* Written task 1: Copy, word for word, the stretch of the Napster essay from "Napster is the" through "in Brockton, Mass.".

Napster: The End or the Beginning

As technology continues to grow and progress into the 21st century, the entire general public must adapt and participate. Napster, Morpheus, Kazaa, Audio Galaxy, Gnutella, and companies like those listed previous have become revolutionary icons in the Internet music-era (public enemy #1 in some eyes). The primary focus of all the companies is Napster. They were the first to take the heat, and essentially set the precedent for all other companies to follow.

The growing demand for online music services has led the conglomerates that own the major record companies to create their own channels for distribution. AOL Time Warner, Bertelsmann and EMI Group formed MusicNet, and Universal Music Group and Sony Corp. created Pressplay. (Healey, Jon). The plan with both of these is to create a market to make money, so that the bands on the labels are able to make money. However the main problem with this is that there is not a market for them to sell music on the Internet.

The reason is that with all the free music services on the Internet all a person has to do to get music from one of the numerous free music service such as Kaaza or one of its sister companies. Now that weve discussed the solutions, lets discuss the problem. Napster has since then become a major player and faced the cover of just about every major publication in the United States. It was involved in a court case in which six major record labels including Sony, BMG, and Universal were suing for copyright misuse.

Napster is the target of almost every major record label in the 21st century; do you think Napster and neighboring companies should stay afloat or forever perish; and is it morally right to create a web-based music medium that has no intent of forming profit and that in no way violates copyrights? Shawn Fanning, creator of Napster, invented Napsters music-sharing software last year, as a freshman at Bostons Northeastern University. Reared by his mother Colleen (39 and a nurses aid) and stepfather Raymond Verrier (39 and a truck driver), he nd his four younger half-siblings spent times on welfare in Brockton, Mass.

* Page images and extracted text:
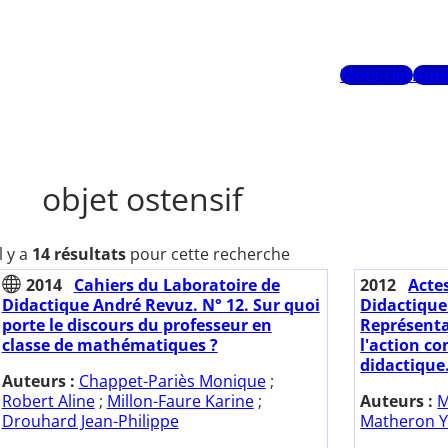
Mots-clés
Aute
objet ostensif
Il y a
14 résultats
pour cette recherche
2014
Cahiers du Laboratoire de
2012
Acte
Didactique André Revuz. N° 12. Sur quoi
Didactique
porte le discours du professeur en
Représenta
classe de mathématiques ?
l'action co
didactique.
Auteurs :
Chappet-Pariès Monique
;
Robert Aline
;
Millon-Faure Karine
;
Auteurs :
M
Drouhard Jean-Philippe
Matheron Y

* Written task 2: Reproduce every line of the listing below the Napster essay exactly as it appears, omitting the pictures from your answer.

* Response 1:
Napster is the target of almost every major record label in the 21st century; do you think Napster and neighboring companies should stay afloat or forever perish; and is it morally right to create a web-based music medium that has no intent of forming profit and that in no way violates copyrights? Shawn Fanning, creator of Napster, invented Napsters music-sharing software last year, as a freshman at Bostons Northeastern University. Reared by his mother Colleen (39 and a nurses aid) and stepfather Raymond Verrier (39 and a truck driver), he nd his four younger half-siblings spent times on welfare in Brockton, Mass.

* Response 2:
Mots-clés
Aute
objet ostensif
Il y a
14 résultats
pour cette recherche
2014
Cahiers du Laboratoire de
2012
Acte
Didactique André Revuz. N° 12. Sur quoi
Didactique
porte le discours du professeur en
Représenta
classe de mathématiques ?
l'action co
didactique.
Auteurs :
Chappet-Pariès Monique
;
Robert Aline
;
Millon-Faure Karine
;
Auteurs :
M
Drouhard Jean-Philippe
Matheron Y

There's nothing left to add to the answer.